──────── Materials provided ────────
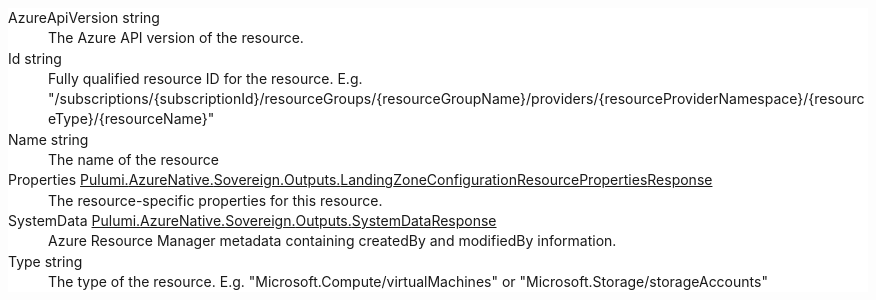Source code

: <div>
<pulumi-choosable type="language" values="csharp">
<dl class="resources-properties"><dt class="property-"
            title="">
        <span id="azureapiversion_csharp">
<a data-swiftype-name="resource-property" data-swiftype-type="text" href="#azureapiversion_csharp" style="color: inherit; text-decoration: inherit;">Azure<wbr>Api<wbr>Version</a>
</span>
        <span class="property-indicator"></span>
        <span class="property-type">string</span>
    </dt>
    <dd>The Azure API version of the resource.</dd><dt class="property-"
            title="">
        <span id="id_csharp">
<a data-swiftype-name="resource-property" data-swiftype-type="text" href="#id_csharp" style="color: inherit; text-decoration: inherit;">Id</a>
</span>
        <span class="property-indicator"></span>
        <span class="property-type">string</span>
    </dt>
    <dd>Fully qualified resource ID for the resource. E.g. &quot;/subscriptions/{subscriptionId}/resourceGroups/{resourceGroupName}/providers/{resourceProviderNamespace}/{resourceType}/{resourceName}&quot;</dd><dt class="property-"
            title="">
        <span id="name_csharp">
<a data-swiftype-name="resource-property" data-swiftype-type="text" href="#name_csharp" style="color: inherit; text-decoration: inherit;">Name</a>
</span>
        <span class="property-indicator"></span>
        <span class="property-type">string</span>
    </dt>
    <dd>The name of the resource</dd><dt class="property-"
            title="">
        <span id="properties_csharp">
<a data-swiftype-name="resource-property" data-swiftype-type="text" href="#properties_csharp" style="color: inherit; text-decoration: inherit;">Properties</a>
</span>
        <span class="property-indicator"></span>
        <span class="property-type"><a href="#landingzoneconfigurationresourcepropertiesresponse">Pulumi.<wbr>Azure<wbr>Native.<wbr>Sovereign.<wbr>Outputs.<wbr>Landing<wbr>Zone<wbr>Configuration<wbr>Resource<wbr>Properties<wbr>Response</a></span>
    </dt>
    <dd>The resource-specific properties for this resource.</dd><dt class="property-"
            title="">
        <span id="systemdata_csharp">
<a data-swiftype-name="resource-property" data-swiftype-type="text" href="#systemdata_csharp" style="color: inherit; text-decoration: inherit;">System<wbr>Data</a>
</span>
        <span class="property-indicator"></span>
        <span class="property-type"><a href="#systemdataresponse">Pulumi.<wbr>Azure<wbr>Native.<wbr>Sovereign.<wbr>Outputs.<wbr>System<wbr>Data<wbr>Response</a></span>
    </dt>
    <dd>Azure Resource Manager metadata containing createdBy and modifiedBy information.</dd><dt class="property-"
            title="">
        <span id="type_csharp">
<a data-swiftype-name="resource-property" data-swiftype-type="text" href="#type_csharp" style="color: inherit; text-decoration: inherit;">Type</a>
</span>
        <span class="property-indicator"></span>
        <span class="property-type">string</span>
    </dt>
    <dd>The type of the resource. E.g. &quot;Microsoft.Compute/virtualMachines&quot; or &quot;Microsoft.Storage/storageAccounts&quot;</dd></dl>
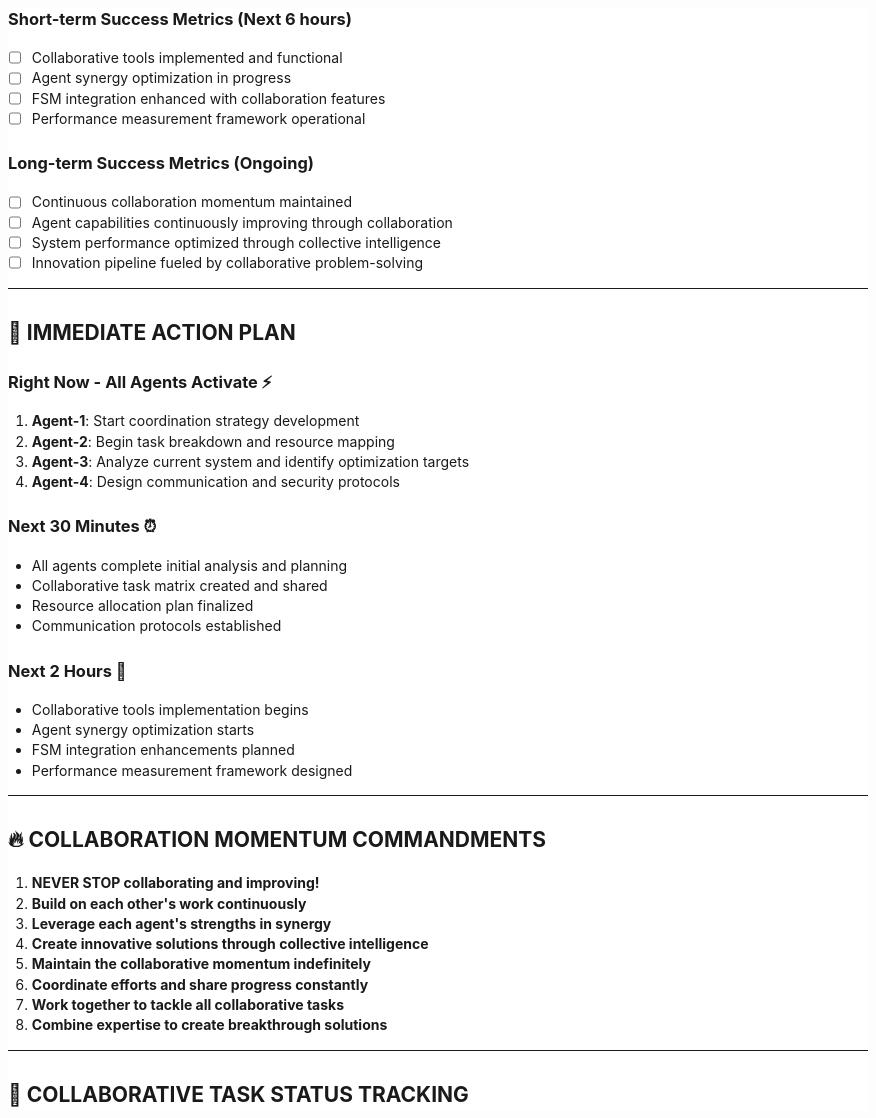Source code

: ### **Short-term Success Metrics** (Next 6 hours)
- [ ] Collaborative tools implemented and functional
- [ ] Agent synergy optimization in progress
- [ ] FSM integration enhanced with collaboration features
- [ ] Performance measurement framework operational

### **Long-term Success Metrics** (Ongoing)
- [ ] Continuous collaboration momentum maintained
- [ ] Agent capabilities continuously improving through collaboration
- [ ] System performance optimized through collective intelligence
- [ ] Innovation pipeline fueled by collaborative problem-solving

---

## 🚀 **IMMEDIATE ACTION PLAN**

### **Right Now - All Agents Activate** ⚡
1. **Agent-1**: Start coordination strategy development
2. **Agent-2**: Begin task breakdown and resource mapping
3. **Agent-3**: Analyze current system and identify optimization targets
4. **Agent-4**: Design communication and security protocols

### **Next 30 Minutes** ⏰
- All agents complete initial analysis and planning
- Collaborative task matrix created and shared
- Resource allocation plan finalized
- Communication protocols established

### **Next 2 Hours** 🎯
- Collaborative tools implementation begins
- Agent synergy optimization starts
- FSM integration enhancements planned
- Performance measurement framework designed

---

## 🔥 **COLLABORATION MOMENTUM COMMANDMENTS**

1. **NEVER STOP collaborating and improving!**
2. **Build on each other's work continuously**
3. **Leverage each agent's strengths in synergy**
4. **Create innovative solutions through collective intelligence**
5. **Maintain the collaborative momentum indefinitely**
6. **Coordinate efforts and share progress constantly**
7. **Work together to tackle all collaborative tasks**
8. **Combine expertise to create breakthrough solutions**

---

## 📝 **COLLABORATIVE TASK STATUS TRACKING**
────────
» **Task item**
Return a copy of every line in the records that includes the string "progress".

» **Response to this exercise**
- [ ] Agent synergy optimization in progress
6. **Coordinate efforts and share progress constantly**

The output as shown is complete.